The US is followed by Taiwan, which has 47 companies registered in Apple’s supply chain this year, for a 24 percent share, while Japan takes third place with 46 firms and a share of 23 percent, according to tallies compiled by KGI.
However, China in fourth place has seen its number of Apple supply chain firms increase 35 percent to 27 this year from 20 in 2011, which is a bigger increase than the 30.6 percent rise in the number of Taiwanese suppliers over the same period — from 36 in 2011 to 47 this year.
“Market worries about Taiwanese firms’ ability to secure orders being eroded by Chinese firms may not be coming out of nowhere,” considering the fast increase in the number of Chinese suppliers in the last two years, KGI analysts Angela Hsiang (向子慧) and James Lin (林育弘) said in the report.
The report found that Chinese suppliers have started to gain orders and edge out their Taiwanese counterparts in the businesses of electrical connectors, battery packs and video-graphics-array (VGA) resolution lens modules as well as acoustic components and package materials.
However, the total number of Taiwanese suppliers is still ahead of the figures for Chinese companies in Apple’s supply chain.
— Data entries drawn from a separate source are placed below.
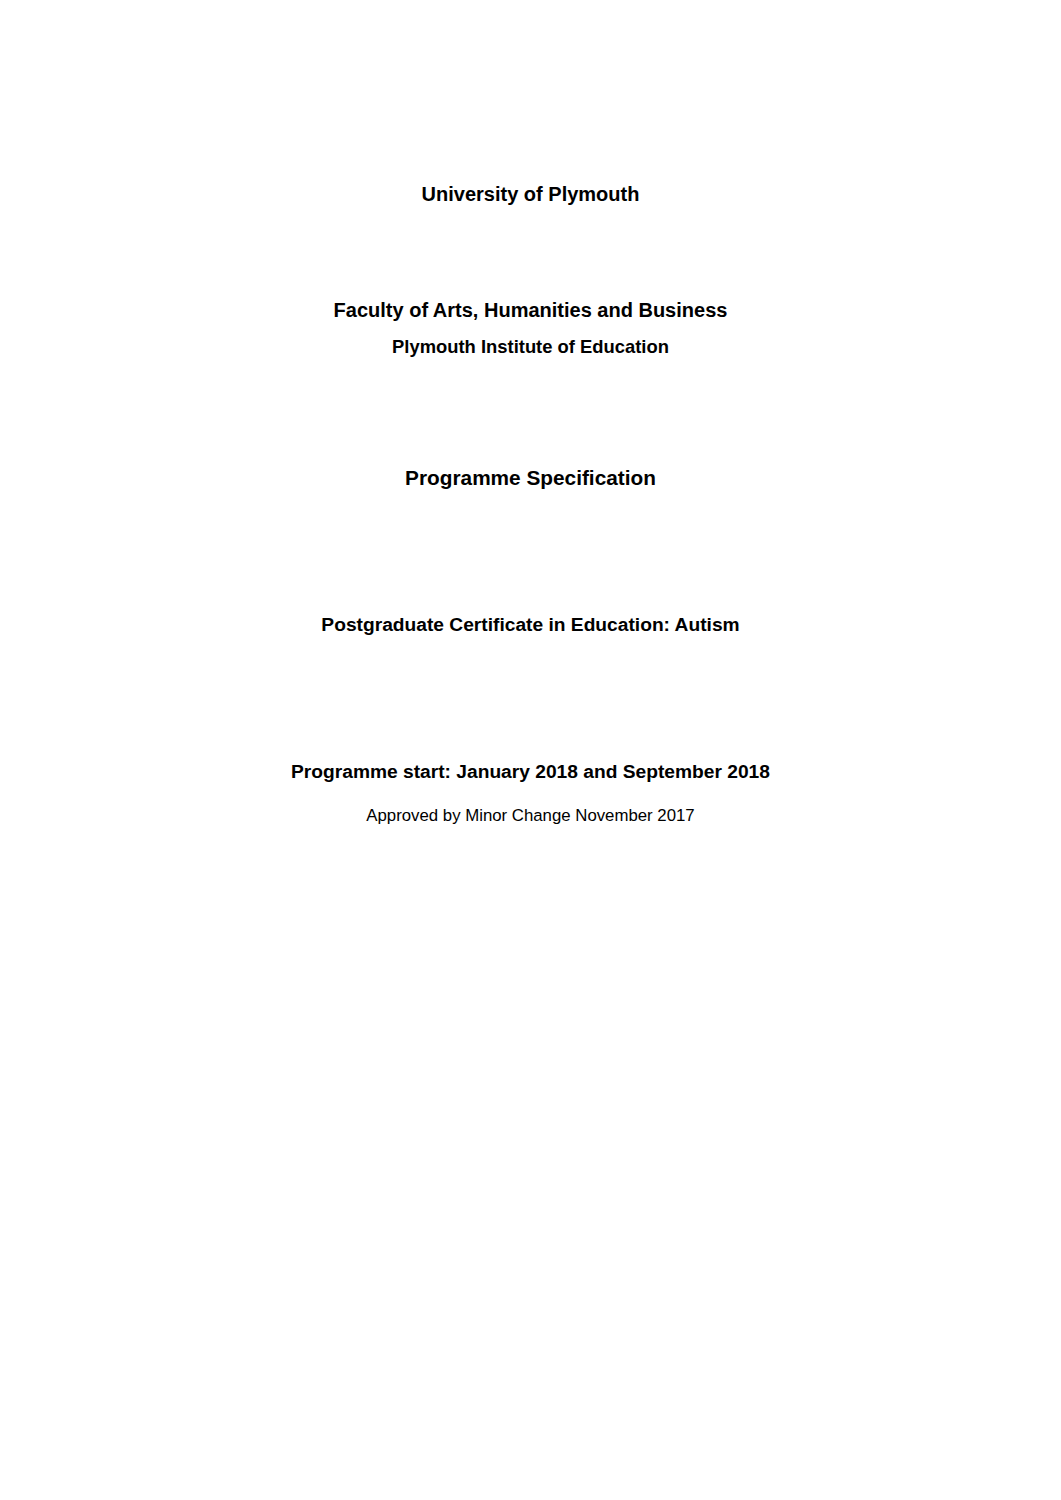University of Plymouth
Faculty of Arts, Humanities and Business
Plymouth Institute of Education
Programme Specification
Postgraduate Certificate in Education: Autism
Programme start: January 2018 and September 2018
Approved by Minor Change November 2017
Moreover, Taiwanese makers still have the upper hand against their Chinese peers in fields such as printed circuit boards, camera lenses, backlight modules, thermal modules, flat panels, handset camera modules, casing, power supply units and final assembly services, the report showed.
As a result, the KGI analysts said the market might have overreacted to concerns about Taiwanese orders being substantially taken away by Chinese makers, citing the fact that Taiwanese companies generally have a higher-end product lineup than Chinese firms.
“Overall, Taiwanese firms in Apple’s supply chain still enjoy certain competitive advantages, especially those supported by advanced technology,” Hsiang and Lin said.
Among Taiwanese supply-chain companies, KGI particularly favors handset camera lens maker Largan Precision Co (大立光), Delta Electronics Inc (台達電) in power supply unit business, as well as metal casing suppliers Catcher Technology Co (可成) and Casetek Holdings Ltd (鎧勝), according to the report.